_WHAT YOU ARE ASKED TO DO_: Edit the rows below by replacing "texture defs" with "texture definitions" wherever it appears, and leave everything else unchanged.

_STORED ROWS_:
┏━━

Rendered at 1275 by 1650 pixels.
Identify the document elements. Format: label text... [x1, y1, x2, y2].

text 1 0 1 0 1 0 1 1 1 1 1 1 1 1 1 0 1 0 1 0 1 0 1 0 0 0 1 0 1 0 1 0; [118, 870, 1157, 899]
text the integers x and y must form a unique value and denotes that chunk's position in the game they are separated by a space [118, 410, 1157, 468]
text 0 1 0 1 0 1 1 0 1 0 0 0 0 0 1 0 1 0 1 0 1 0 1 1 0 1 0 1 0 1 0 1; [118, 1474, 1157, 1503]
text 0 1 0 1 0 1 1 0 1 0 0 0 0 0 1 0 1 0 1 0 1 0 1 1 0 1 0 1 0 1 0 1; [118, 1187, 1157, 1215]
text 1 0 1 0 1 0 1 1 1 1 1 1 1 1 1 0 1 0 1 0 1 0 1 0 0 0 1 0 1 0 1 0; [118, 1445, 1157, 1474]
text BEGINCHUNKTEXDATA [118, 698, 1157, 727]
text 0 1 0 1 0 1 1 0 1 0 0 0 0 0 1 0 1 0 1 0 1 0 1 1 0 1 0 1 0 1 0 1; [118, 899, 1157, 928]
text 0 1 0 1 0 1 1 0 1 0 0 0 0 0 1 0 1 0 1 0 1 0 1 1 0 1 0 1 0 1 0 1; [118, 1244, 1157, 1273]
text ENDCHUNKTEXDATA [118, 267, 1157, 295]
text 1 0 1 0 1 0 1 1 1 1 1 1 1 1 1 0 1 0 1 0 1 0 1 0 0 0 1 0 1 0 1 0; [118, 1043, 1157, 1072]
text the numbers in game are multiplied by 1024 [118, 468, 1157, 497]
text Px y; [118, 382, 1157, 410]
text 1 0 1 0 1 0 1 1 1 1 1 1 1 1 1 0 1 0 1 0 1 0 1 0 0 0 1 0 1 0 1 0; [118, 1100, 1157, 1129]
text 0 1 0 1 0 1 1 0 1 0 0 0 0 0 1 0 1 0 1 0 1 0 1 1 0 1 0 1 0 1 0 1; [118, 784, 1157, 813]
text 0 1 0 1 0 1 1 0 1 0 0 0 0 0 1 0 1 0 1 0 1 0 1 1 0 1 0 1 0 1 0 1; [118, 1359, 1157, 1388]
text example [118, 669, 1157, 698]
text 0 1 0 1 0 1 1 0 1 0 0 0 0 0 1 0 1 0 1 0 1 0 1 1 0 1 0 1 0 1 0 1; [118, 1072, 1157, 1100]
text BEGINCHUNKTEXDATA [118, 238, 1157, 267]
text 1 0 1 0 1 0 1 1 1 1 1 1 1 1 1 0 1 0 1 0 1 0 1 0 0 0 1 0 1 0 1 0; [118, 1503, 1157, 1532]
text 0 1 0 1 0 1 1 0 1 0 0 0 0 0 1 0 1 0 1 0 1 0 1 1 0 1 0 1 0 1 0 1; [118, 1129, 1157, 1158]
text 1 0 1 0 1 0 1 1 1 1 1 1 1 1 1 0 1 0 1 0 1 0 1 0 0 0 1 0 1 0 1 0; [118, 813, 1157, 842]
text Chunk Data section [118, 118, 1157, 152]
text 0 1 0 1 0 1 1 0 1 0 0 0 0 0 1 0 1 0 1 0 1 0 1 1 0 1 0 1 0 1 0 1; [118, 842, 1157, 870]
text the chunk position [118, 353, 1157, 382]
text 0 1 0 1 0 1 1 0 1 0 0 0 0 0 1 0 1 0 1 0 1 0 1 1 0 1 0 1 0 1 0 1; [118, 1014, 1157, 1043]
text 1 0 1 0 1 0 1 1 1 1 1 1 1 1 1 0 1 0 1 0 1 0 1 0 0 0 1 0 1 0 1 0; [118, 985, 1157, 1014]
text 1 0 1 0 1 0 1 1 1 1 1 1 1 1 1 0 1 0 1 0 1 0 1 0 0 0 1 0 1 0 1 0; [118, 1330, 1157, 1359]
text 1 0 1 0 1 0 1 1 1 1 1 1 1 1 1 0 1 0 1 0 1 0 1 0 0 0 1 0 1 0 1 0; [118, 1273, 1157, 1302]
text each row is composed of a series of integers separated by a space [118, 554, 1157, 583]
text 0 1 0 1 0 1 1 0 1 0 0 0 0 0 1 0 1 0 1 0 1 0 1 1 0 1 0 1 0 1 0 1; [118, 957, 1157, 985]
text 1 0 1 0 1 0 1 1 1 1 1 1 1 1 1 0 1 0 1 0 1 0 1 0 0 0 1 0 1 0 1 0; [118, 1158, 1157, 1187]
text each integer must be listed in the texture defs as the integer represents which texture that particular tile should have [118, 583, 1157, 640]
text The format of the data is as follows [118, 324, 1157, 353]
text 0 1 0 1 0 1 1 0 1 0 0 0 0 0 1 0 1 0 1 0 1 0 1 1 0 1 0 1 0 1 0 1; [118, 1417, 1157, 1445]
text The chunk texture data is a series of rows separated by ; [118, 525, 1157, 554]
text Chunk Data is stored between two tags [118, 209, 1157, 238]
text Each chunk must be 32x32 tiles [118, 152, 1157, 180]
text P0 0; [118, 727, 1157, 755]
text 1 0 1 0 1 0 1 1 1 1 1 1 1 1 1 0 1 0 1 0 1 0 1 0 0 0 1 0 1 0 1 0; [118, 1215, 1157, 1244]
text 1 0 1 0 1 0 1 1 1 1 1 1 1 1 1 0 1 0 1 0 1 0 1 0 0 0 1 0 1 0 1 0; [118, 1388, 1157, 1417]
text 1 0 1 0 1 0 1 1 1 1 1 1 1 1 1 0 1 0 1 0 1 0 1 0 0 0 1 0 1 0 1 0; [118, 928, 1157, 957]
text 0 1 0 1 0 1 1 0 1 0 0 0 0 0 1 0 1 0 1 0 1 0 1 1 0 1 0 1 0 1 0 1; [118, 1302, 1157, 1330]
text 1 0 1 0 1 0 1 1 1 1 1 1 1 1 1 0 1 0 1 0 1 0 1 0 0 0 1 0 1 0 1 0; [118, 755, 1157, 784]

┗━━

_THE OUTPUT_:
Rendered at 1275 by 1650 pixels.
Identify the document elements. Format: label text... [x1, y1, x2, y2].

text 1 0 1 0 1 0 1 1 1 1 1 1 1 1 1 0 1 0 1 0 1 0 1 0 0 0 1 0 1 0 1 0; [118, 870, 1157, 899]
text the integers x and y must form a unique value and denotes that chunk's position in the game they are separated by a space [118, 410, 1157, 468]
text 0 1 0 1 0 1 1 0 1 0 0 0 0 0 1 0 1 0 1 0 1 0 1 1 0 1 0 1 0 1 0 1; [118, 1474, 1157, 1503]
text 0 1 0 1 0 1 1 0 1 0 0 0 0 0 1 0 1 0 1 0 1 0 1 1 0 1 0 1 0 1 0 1; [118, 1187, 1157, 1215]
text 1 0 1 0 1 0 1 1 1 1 1 1 1 1 1 0 1 0 1 0 1 0 1 0 0 0 1 0 1 0 1 0; [118, 1445, 1157, 1474]
text BEGINCHUNKTEXDATA [118, 698, 1157, 727]
text 0 1 0 1 0 1 1 0 1 0 0 0 0 0 1 0 1 0 1 0 1 0 1 1 0 1 0 1 0 1 0 1; [118, 899, 1157, 928]
text 0 1 0 1 0 1 1 0 1 0 0 0 0 0 1 0 1 0 1 0 1 0 1 1 0 1 0 1 0 1 0 1; [118, 1244, 1157, 1273]
text ENDCHUNKTEXDATA [118, 267, 1157, 295]
text 1 0 1 0 1 0 1 1 1 1 1 1 1 1 1 0 1 0 1 0 1 0 1 0 0 0 1 0 1 0 1 0; [118, 1043, 1157, 1072]
text the numbers in game are multiplied by 1024 [118, 468, 1157, 497]
text Px y; [118, 382, 1157, 410]
text 1 0 1 0 1 0 1 1 1 1 1 1 1 1 1 0 1 0 1 0 1 0 1 0 0 0 1 0 1 0 1 0; [118, 1100, 1157, 1129]
text 0 1 0 1 0 1 1 0 1 0 0 0 0 0 1 0 1 0 1 0 1 0 1 1 0 1 0 1 0 1 0 1; [118, 784, 1157, 813]
text 0 1 0 1 0 1 1 0 1 0 0 0 0 0 1 0 1 0 1 0 1 0 1 1 0 1 0 1 0 1 0 1; [118, 1359, 1157, 1388]
text example [118, 669, 1157, 698]
text 0 1 0 1 0 1 1 0 1 0 0 0 0 0 1 0 1 0 1 0 1 0 1 1 0 1 0 1 0 1 0 1; [118, 1072, 1157, 1100]
text BEGINCHUNKTEXDATA [118, 238, 1157, 267]
text 1 0 1 0 1 0 1 1 1 1 1 1 1 1 1 0 1 0 1 0 1 0 1 0 0 0 1 0 1 0 1 0; [118, 1503, 1157, 1532]
text 0 1 0 1 0 1 1 0 1 0 0 0 0 0 1 0 1 0 1 0 1 0 1 1 0 1 0 1 0 1 0 1; [118, 1129, 1157, 1158]
text 1 0 1 0 1 0 1 1 1 1 1 1 1 1 1 0 1 0 1 0 1 0 1 0 0 0 1 0 1 0 1 0; [118, 813, 1157, 842]
text Chunk Data section [118, 118, 1157, 152]
text 0 1 0 1 0 1 1 0 1 0 0 0 0 0 1 0 1 0 1 0 1 0 1 1 0 1 0 1 0 1 0 1; [118, 842, 1157, 870]
text the chunk position [118, 353, 1157, 382]
text 0 1 0 1 0 1 1 0 1 0 0 0 0 0 1 0 1 0 1 0 1 0 1 1 0 1 0 1 0 1 0 1; [118, 1014, 1157, 1043]
text 1 0 1 0 1 0 1 1 1 1 1 1 1 1 1 0 1 0 1 0 1 0 1 0 0 0 1 0 1 0 1 0; [118, 985, 1157, 1014]
text 1 0 1 0 1 0 1 1 1 1 1 1 1 1 1 0 1 0 1 0 1 0 1 0 0 0 1 0 1 0 1 0; [118, 1330, 1157, 1359]
text 1 0 1 0 1 0 1 1 1 1 1 1 1 1 1 0 1 0 1 0 1 0 1 0 0 0 1 0 1 0 1 0; [118, 1273, 1157, 1302]
text each row is composed of a series of integers separated by a space [118, 554, 1157, 583]
text 0 1 0 1 0 1 1 0 1 0 0 0 0 0 1 0 1 0 1 0 1 0 1 1 0 1 0 1 0 1 0 1; [118, 957, 1157, 985]
text 1 0 1 0 1 0 1 1 1 1 1 1 1 1 1 0 1 0 1 0 1 0 1 0 0 0 1 0 1 0 1 0; [118, 1158, 1157, 1187]
text each integer must be listed in the texture definitions as the integer represents which texture that particular tile should have [118, 583, 1157, 640]
text The format of the data is as follows [118, 324, 1157, 353]
text 0 1 0 1 0 1 1 0 1 0 0 0 0 0 1 0 1 0 1 0 1 0 1 1 0 1 0 1 0 1 0 1; [118, 1417, 1157, 1445]
text The chunk texture data is a series of rows separated by ; [118, 525, 1157, 554]
text Chunk Data is stored between two tags [118, 209, 1157, 238]
text Each chunk must be 32x32 tiles [118, 152, 1157, 180]
text P0 0; [118, 727, 1157, 755]
text 1 0 1 0 1 0 1 1 1 1 1 1 1 1 1 0 1 0 1 0 1 0 1 0 0 0 1 0 1 0 1 0; [118, 1215, 1157, 1244]
text 1 0 1 0 1 0 1 1 1 1 1 1 1 1 1 0 1 0 1 0 1 0 1 0 0 0 1 0 1 0 1 0; [118, 1388, 1157, 1417]
text 1 0 1 0 1 0 1 1 1 1 1 1 1 1 1 0 1 0 1 0 1 0 1 0 0 0 1 0 1 0 1 0; [118, 928, 1157, 957]
text 0 1 0 1 0 1 1 0 1 0 0 0 0 0 1 0 1 0 1 0 1 0 1 1 0 1 0 1 0 1 0 1; [118, 1302, 1157, 1330]
text 1 0 1 0 1 0 1 1 1 1 1 1 1 1 1 0 1 0 1 0 1 0 1 0 0 0 1 0 1 0 1 0; [118, 755, 1157, 784]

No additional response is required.